## Request:
Could you quote the lines of the items below, from the line containing "Assine nossa newsletter" up to and including the line containing "nden destek ekibimize bildiriniz.", leaving the pictures out of your answer?

Data pulled from a collection:
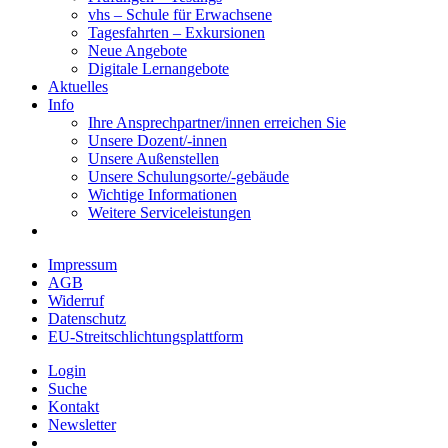
vhs – Schule für Erwachsene
Tagesfahrten – Exkursionen
Neue Angebote
Digitale Lernangebote
Aktuelles
Info
Ihre Ansprechpartner/innen erreichen Sie
Unsere Dozent/-innen
Unsere Außenstellen
Unsere Schulungsorte/-gebäude
Wichtige Informationen
Weitere Serviceleistungen
Impressum
AGB
Widerruf
Datenschutz
EU-Streitschlichtungsplattform
Login
Suche
Kontakt
Newsletter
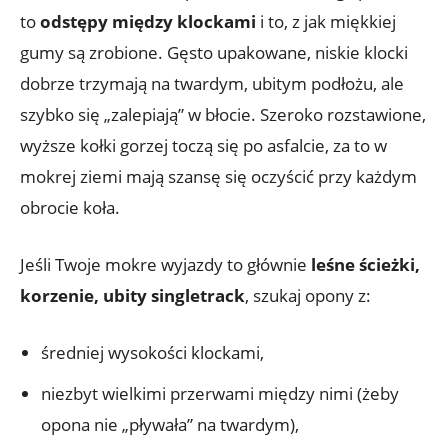
to
odstępy między klockami
i to, z jak miękkiej
gumy są zrobione. Gęsto upakowane, niskie klocki
dobrze trzymają na twardym, ubitym podłożu, ale
szybko się „zalepiają” w błocie. Szeroko rozstawione,
wyższe kołki gorzej toczą się po asfalcie, za to w
mokrej ziemi mają szansę się oczyścić przy każdym
obrocie koła.
Jeśli Twoje mokre wyjazdy to głównie
leśne ścieżki,
korzenie, ubity singletrack
, szukaj opony z:
średniej wysokości klockami,
niezbyt wielkimi przerwami między nimi (żeby
opona nie „pływała” na twardym),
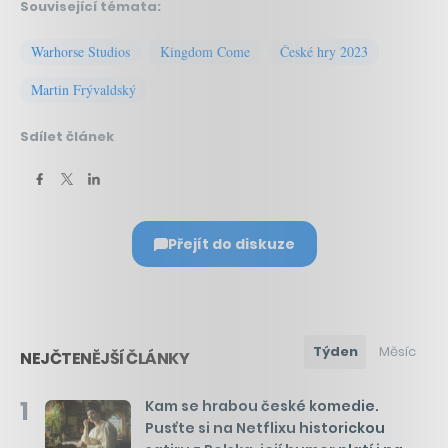
Související témata:
Warhorse Studios
Kingdom Come
České hry 2023
Martin Frývaldský
Sdílet článek
Přejít do diskuze
Týden
Měsíc
NEJČTENĚJŠÍ ČLÁNKY
1
Kam se hrabou české komedie.
Pusťte si na Netflixu historickou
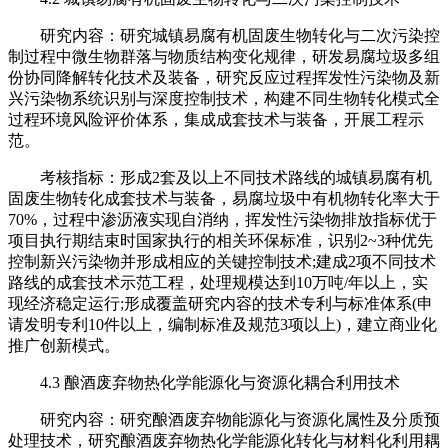
研究内容：研究城镇易腐有机固废生物转化与二次污染控
制过程中微生物群落与物质结构变化规律，研发易腐垃圾多组
份协同降解转化技术及装备，研究反应过程挥发性污染物及新
兴污染物系统识别与深度控制技术，构建不同生物转化模式全
过程环境风险评价体系，集成成套技术与装备，开展工程示
范。
考核指标：形成2套及以上不同技术路线的城镇易腐有机
固废生物转化成套技术与装备，易腐垃圾中有机物转化率大于
70%，过程中渗沥液实现自消纳，挥发性污染物排放指标优于
项目执行期结束时国家执行的相关环保标准，识别2~3种优先
控制新兴污染物并形成相应的关键控制技术;建成2项不同技术
路线的成套技术示范工程，处理规模达到10万吨/年以上，实
现经济稳定运行;形成覆盖研究内容的技术专利与标准体系(申
请发明专利10件以上，编制标准及规范3项以上)，建立商业化
推广创新模式。
4.3 酿酒废弃物热化学能源化与资源化耦合利用技术
研究内容：研究酿酒废弃物能源化与资源化属性及分质预
处理技术，研究酿酒废弃物热化学能源化转化与材料化利用耦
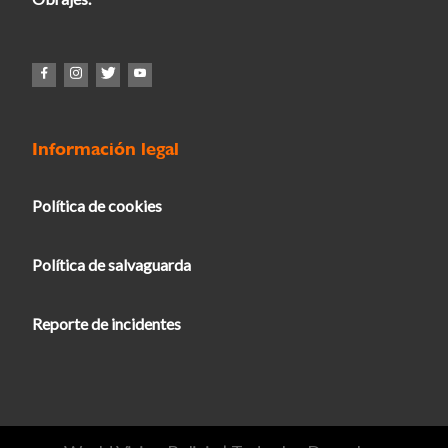
Información legal
Política de cookies
Política de salvaguarda
Reporte de incidentes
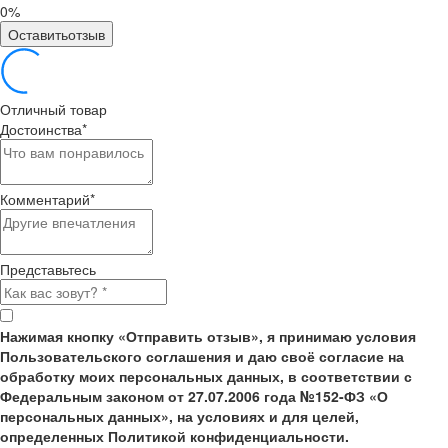
0%
Оставитьотзыв
Отличный товар
Достоинства
*
Комментарий
*
Представьтесь
Нажимая кнопку «Отправить отзыв», я принимаю условия
Пользовательского соглашения и даю своё согласие на
обработку моих персональных данных, в соответствии с
Федеральным законом от 27.07.2006 года №152-ФЗ «О
персональных данных», на условиях и для целей,
определенных Политикой конфиденциальности.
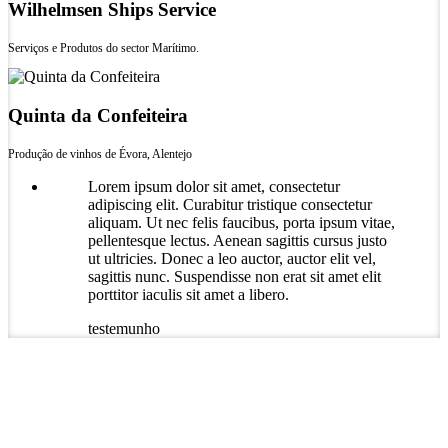
Wilhelmsen Ships Service
Serviços e Produtos do sector Marítimo.
Quinta da Confeiteira
Produção de vinhos de Évora, Alentejo
Lorem ipsum dolor sit amet, consectetur
adipiscing elit. Curabitur tristique consectetur
aliquam. Ut nec felis faucibus, porta ipsum vitae,
pellentesque lectus. Aenean sagittis cursus justo
ut ultricies. Donec a leo auctor, auctor elit vel,
sagittis nunc. Suspendisse non erat sit amet elit
porttitor iaculis sit amet a libero.
testemunho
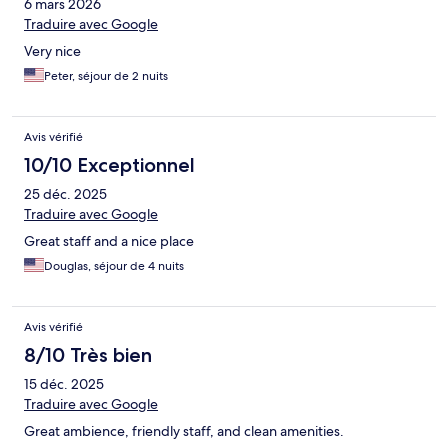
6 mars 2026
Traduire avec Google
Very nice
Peter, séjour de 2 nuits
Avis vérifié
10/10 Exceptionnel
25 déc. 2025
Traduire avec Google
Great staff and a nice place
Douglas, séjour de 4 nuits
Avis vérifié
8/10 Très bien
15 déc. 2025
Traduire avec Google
Great ambience, friendly staff, and clean amenities.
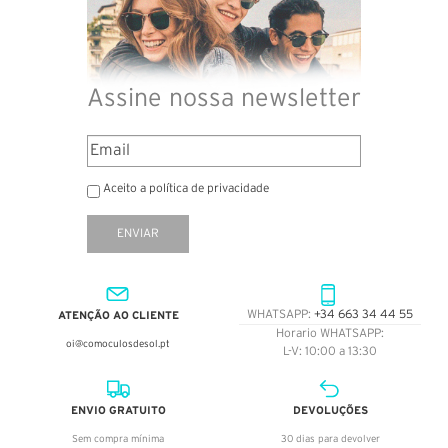
Assine nossa newsletter
Aceito a política de privacidade
ENVIAR
ATENÇÃO AO CLIENTE
WHATSAPP:
+34 663 34 44 55
Horario WHATSAPP:
oi@comoculosdesol.pt
L-V: 10:00 a 13:30
ENVIO GRATUITO
DEVOLUÇÕES
Sem compra mínima
30 dias para devolver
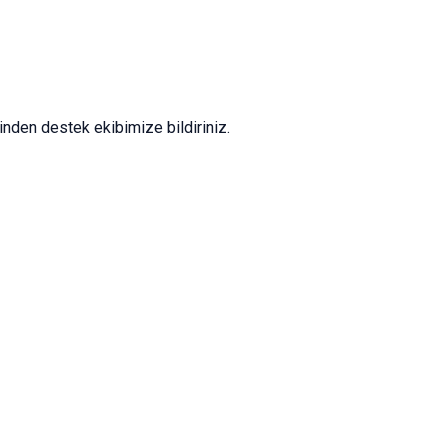
nden destek ekibimize bildiriniz.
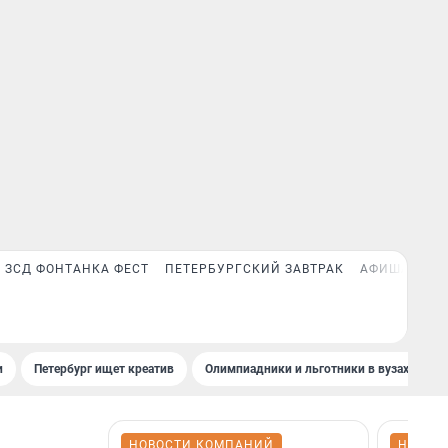
ЗСД ФОНТАНКА ФЕСТ
ПЕТЕРБУРГСКИЙ ЗАВТРАК
АФИША PLUS
и
Петербург ищет креатив
Олимпиадники и льготники в вузах СПб
НОВОСТИ КОМПАНИЙ
НОВОС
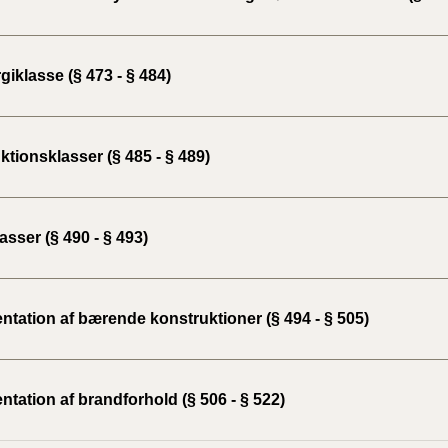
iklasse (§ 473 - § 484)
tionsklasser (§ 485 - § 489)
sser (§ 490 - § 493)
tation af bærende konstruktioner (§ 494 - § 505)
tation af brandforhold (§ 506 - § 522)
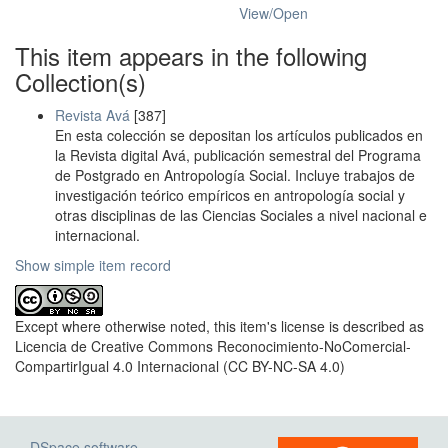
View/
Open
This item appears in the following
Collection(s)
Revista Avá
[387]
En esta colección se depositan los artículos publicados en
la Revista digital Avá, publicación semestral del Programa
de Postgrado en Antropología Social. Incluye trabajos de
investigación teórico empíricos en antropología social y
otras disciplinas de las Ciencias Sociales a nivel nacional e
internacional.
Show simple item record
Except where otherwise noted, this item's license is described as
Licencia de Creative Commons Reconocimiento-NoComercial-
CompartirIgual 4.0 Internacional (CC BY-NC-SA 4.0)
DSpace software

## Response for this exercise:
Assine nossa newsletter
Aceito a política de privacidade
ENVIAR
ATENÇÃO AO CLIENTE
WHATSAPP:
+34 663 34 44 55
Horario WHATSAPP:
oi@comoculosdesol.pt
L-V: 10:00 a 13:30
ENVIO GRATUITO
DEVOLUÇÕES
Sem compra mínima
30 dias para devolver
nden destek ekibimize bildiriniz.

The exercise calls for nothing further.